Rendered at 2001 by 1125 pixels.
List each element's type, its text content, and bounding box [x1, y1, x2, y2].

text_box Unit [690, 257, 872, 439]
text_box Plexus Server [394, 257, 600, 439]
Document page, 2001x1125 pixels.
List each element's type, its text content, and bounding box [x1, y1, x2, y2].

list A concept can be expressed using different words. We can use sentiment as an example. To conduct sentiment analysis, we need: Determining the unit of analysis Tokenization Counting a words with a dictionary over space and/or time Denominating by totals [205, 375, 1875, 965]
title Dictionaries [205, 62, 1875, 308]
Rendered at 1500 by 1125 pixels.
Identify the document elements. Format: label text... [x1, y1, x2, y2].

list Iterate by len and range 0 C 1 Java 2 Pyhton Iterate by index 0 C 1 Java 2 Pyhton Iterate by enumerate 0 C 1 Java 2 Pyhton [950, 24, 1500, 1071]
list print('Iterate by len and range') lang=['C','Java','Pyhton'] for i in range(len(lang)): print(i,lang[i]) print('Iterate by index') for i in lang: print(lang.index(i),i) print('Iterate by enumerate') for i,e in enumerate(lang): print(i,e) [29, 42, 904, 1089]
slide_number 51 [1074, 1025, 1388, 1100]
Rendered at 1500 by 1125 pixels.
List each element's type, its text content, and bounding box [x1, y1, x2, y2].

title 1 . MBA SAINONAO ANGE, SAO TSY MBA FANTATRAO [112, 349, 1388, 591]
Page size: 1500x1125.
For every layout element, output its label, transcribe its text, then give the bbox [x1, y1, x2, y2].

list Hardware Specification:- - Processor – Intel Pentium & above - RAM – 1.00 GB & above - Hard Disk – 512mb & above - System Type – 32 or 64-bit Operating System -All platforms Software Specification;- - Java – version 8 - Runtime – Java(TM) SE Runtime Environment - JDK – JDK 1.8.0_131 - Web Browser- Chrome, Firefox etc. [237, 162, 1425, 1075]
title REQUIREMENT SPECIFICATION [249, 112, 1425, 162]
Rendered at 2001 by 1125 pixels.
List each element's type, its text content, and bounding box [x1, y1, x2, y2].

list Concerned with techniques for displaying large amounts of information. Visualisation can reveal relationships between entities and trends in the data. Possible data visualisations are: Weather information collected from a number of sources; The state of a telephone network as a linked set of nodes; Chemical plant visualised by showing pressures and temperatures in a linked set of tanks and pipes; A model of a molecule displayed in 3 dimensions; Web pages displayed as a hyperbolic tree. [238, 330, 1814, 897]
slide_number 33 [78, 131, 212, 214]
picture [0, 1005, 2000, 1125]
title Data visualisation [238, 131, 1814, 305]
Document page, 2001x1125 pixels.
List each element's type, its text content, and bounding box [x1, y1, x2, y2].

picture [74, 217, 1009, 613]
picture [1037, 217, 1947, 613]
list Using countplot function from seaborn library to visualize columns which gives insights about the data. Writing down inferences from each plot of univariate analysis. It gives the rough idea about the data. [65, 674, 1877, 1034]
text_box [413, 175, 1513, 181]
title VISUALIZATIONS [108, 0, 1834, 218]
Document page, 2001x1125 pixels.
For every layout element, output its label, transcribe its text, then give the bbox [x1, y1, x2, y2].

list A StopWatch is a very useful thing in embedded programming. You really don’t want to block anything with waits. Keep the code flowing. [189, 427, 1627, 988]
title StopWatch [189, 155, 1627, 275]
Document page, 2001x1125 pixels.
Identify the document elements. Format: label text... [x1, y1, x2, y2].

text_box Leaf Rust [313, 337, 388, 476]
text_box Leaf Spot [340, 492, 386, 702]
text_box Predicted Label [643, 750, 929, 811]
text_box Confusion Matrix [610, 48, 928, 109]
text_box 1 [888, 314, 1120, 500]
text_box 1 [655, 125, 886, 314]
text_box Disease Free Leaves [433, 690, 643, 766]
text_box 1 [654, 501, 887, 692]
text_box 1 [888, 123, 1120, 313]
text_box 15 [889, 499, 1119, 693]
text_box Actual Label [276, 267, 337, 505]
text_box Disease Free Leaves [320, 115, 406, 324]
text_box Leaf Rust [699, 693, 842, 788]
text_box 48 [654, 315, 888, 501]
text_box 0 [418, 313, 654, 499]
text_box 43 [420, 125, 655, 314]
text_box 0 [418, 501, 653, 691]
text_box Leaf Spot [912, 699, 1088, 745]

WORK REQUIRED:
So that nothing is lost, retype every entry in the listing above exactly.

RESULT OF THIS TASK:
Rendered at 2001 by 1125 pixels.
List each element's type, its text content, and bounding box [x1, y1, x2, y2].

text_box Unit [690, 257, 872, 439]
text_box Plexus Server [394, 257, 600, 439]
Document page, 2001x1125 pixels.
List each element's type, its text content, and bounding box [x1, y1, x2, y2].

list A concept can be expressed using different words. We can use sentiment as an example. To conduct sentiment analysis, we need: Determining the unit of analysis Tokenization Counting a words with a dictionary over space and/or time Denominating by totals [205, 375, 1875, 965]
title Dictionaries [205, 62, 1875, 308]
Rendered at 1500 by 1125 pixels.
Identify the document elements. Format: label text... [x1, y1, x2, y2].

list Iterate by len and range 0 C 1 Java 2 Pyhton Iterate by index 0 C 1 Java 2 Pyhton Iterate by enumerate 0 C 1 Java 2 Pyhton [950, 24, 1500, 1071]
list print('Iterate by len and range') lang=['C','Java','Pyhton'] for i in range(len(lang)): print(i,lang[i]) print('Iterate by index') for i in lang: print(lang.index(i),i) print('Iterate by enumerate') for i,e in enumerate(lang): print(i,e) [29, 42, 904, 1089]
slide_number 51 [1074, 1025, 1388, 1100]
Rendered at 1500 by 1125 pixels.
List each element's type, its text content, and bounding box [x1, y1, x2, y2].

title 1 . MBA SAINONAO ANGE, SAO TSY MBA FANTATRAO [112, 349, 1388, 591]
Page size: 1500x1125.
For every layout element, output its label, transcribe its text, then give the bbox [x1, y1, x2, y2].

list Hardware Specification:- - Processor – Intel Pentium & above - RAM – 1.00 GB & above - Hard Disk – 512mb & above - System Type – 32 or 64-bit Operating System -All platforms Software Specification;- - Java – version 8 - Runtime – Java(TM) SE Runtime Environment - JDK – JDK 1.8.0_131 - Web Browser- Chrome, Firefox etc. [237, 162, 1425, 1075]
title REQUIREMENT SPECIFICATION [249, 112, 1425, 162]
Rendered at 2001 by 1125 pixels.
List each element's type, its text content, and bounding box [x1, y1, x2, y2].

list Concerned with techniques for displaying large amounts of information. Visualisation can reveal relationships between entities and trends in the data. Possible data visualisations are: Weather information collected from a number of sources; The state of a telephone network as a linked set of nodes; Chemical plant visualised by showing pressures and temperatures in a linked set of tanks and pipes; A model of a molecule displayed in 3 dimensions; Web pages displayed as a hyperbolic tree. [238, 330, 1814, 897]
slide_number 33 [78, 131, 212, 214]
picture [0, 1005, 2000, 1125]
title Data visualisation [238, 131, 1814, 305]
Document page, 2001x1125 pixels.
List each element's type, its text content, and bounding box [x1, y1, x2, y2].

picture [74, 217, 1009, 613]
picture [1037, 217, 1947, 613]
list Using countplot function from seaborn library to visualize columns which gives insights about the data. Writing down inferences from each plot of univariate analysis. It gives the rough idea about the data. [65, 674, 1877, 1034]
text_box [413, 175, 1513, 181]
title VISUALIZATIONS [108, 0, 1834, 218]
Document page, 2001x1125 pixels.
For every layout element, output its label, transcribe its text, then give the bbox [x1, y1, x2, y2].

list A StopWatch is a very useful thing in embedded programming. You really don’t want to block anything with waits. Keep the code flowing. [189, 427, 1627, 988]
title StopWatch [189, 155, 1627, 275]
Document page, 2001x1125 pixels.
Identify the document elements. Format: label text... [x1, y1, x2, y2].

text_box Leaf Rust [313, 337, 388, 476]
text_box Leaf Spot [340, 492, 386, 702]
text_box Predicted Label [643, 750, 929, 811]
text_box Confusion Matrix [610, 48, 928, 109]
text_box 1 [888, 314, 1120, 500]
text_box 1 [655, 125, 886, 314]
text_box Disease Free Leaves [433, 690, 643, 766]
text_box 1 [654, 501, 887, 692]
text_box 1 [888, 123, 1120, 313]
text_box 15 [889, 499, 1119, 693]
text_box Actual Label [276, 267, 337, 505]
text_box Disease Free Leaves [320, 115, 406, 324]
text_box Leaf Rust [699, 693, 842, 788]
text_box 48 [654, 315, 888, 501]
text_box 0 [418, 313, 654, 499]
text_box 43 [420, 125, 655, 314]
text_box 0 [418, 501, 653, 691]
text_box Leaf Spot [912, 699, 1088, 745]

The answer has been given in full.